_What you will do:_
Every record is to be printed exactly as it appears.

_Recorded data:_
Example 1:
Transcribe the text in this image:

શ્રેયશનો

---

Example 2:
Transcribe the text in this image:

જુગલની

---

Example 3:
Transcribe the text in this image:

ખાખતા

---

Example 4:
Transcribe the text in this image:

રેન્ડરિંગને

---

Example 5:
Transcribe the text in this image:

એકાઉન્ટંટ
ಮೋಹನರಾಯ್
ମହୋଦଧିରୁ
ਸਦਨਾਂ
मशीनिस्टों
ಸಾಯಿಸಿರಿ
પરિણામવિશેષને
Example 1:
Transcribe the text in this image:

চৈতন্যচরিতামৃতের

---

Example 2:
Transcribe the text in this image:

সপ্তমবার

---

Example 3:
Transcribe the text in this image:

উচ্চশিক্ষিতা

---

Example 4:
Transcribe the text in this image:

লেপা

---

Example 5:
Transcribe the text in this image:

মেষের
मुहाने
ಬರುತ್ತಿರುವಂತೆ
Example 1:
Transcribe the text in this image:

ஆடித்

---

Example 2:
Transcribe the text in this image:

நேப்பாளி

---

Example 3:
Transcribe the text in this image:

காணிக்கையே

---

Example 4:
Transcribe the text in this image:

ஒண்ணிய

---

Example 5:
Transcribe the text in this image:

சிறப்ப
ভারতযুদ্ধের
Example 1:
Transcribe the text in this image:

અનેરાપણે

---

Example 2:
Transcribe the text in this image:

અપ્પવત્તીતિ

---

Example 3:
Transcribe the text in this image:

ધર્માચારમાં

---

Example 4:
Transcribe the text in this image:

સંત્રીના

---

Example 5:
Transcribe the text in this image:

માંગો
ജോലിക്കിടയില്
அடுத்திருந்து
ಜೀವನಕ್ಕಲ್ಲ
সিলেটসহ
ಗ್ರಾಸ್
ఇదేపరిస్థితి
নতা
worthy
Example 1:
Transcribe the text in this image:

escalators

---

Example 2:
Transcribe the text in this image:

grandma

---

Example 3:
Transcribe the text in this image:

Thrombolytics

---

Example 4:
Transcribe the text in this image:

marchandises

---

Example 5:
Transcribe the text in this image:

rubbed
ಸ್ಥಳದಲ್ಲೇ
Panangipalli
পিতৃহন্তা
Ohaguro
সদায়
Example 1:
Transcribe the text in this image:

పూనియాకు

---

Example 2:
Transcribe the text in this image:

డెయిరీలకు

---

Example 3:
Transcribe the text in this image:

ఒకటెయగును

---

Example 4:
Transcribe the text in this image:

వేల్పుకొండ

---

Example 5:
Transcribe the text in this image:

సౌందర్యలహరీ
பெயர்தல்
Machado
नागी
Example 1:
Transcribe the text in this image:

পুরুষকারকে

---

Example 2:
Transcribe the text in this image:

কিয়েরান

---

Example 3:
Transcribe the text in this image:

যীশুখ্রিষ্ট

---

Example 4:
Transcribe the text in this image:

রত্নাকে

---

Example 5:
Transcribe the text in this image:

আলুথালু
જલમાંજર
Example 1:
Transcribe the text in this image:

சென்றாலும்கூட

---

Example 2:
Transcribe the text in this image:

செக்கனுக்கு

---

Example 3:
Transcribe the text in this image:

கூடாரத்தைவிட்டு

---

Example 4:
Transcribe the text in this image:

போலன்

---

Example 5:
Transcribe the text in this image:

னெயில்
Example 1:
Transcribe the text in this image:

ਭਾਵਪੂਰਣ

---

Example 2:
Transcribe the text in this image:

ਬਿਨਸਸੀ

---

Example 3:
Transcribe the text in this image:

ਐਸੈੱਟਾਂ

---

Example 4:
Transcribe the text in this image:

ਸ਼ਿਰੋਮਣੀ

_Answer section:_
Example 1:
Transcribe the text in this image:

શ્રેયશનો

---

Example 2:
Transcribe the text in this image:

જુગલની

---

Example 3:
Transcribe the text in this image:

ખાખતા

---

Example 4:
Transcribe the text in this image:

રેન્ડરિંગને

---

Example 5:
Transcribe the text in this image:

એકાઉન્ટંટ
ಮೋಹನರಾಯ್
ମହୋଦଧିରୁ
ਸਦਨਾਂ
मशीनिस्टों
ಸಾಯಿಸಿರಿ
પરિણામવિશેષને
Example 1:
Transcribe the text in this image:

চৈতন্যচরিতামৃতের

---

Example 2:
Transcribe the text in this image:

সপ্তমবার

---

Example 3:
Transcribe the text in this image:

উচ্চশিক্ষিতা

---

Example 4:
Transcribe the text in this image:

লেপা

---

Example 5:
Transcribe the text in this image:

মেষের
मुहाने
ಬರುತ್ತಿರುವಂತೆ
Example 1:
Transcribe the text in this image:

ஆடித்

---

Example 2:
Transcribe the text in this image:

நேப்பாளி

---

Example 3:
Transcribe the text in this image:

காணிக்கையே

---

Example 4:
Transcribe the text in this image:

ஒண்ணிய

---

Example 5:
Transcribe the text in this image:

சிறப்ப
ভারতযুদ্ধের
Example 1:
Transcribe the text in this image:

અનેરાપણે

---

Example 2:
Transcribe the text in this image:

અપ્પવત્તીતિ

---

Example 3:
Transcribe the text in this image:

ધર્માચારમાં

---

Example 4:
Transcribe the text in this image:

સંત્રીના

---

Example 5:
Transcribe the text in this image:

માંગો
ജോലിക്കിടയില്
அடுத்திருந்து
ಜೀವನಕ್ಕಲ್ಲ
সিলেটসহ
ಗ್ರಾಸ್
ఇదేపరిస్థితి
নতা
worthy
Example 1:
Transcribe the text in this image:

escalators

---

Example 2:
Transcribe the text in this image:

grandma

---

Example 3:
Transcribe the text in this image:

Thrombolytics

---

Example 4:
Transcribe the text in this image:

marchandises

---

Example 5:
Transcribe the text in this image:

rubbed
ಸ್ಥಳದಲ್ಲೇ
Panangipalli
পিতৃহন্তা
Ohaguro
সদায়
Example 1:
Transcribe the text in this image:

పూనియాకు

---

Example 2:
Transcribe the text in this image:

డెయిరీలకు

---

Example 3:
Transcribe the text in this image:

ఒకటెయగును

---

Example 4:
Transcribe the text in this image:

వేల్పుకొండ

---

Example 5:
Transcribe the text in this image:

సౌందర్యలహరీ
பெயர்தல்
Machado
नागी
Example 1:
Transcribe the text in this image:

পুরুষকারকে

---

Example 2:
Transcribe the text in this image:

কিয়েরান

---

Example 3:
Transcribe the text in this image:

যীশুখ্রিষ্ট

---

Example 4:
Transcribe the text in this image:

রত্নাকে

---

Example 5:
Transcribe the text in this image:

আলুথালু
જલમાંજર
Example 1:
Transcribe the text in this image:

சென்றாலும்கூட

---

Example 2:
Transcribe the text in this image:

செக்கனுக்கு

---

Example 3:
Transcribe the text in this image:

கூடாரத்தைவிட்டு

---

Example 4:
Transcribe the text in this image:

போலன்

---

Example 5:
Transcribe the text in this image:

னெயில்
Example 1:
Transcribe the text in this image:

ਭਾਵਪੂਰਣ

---

Example 2:
Transcribe the text in this image:

ਬਿਨਸਸੀ

---

Example 3:
Transcribe the text in this image:

ਐਸੈੱਟਾਂ

---

Example 4:
Transcribe the text in this image:

ਸ਼ਿਰੋਮਣੀ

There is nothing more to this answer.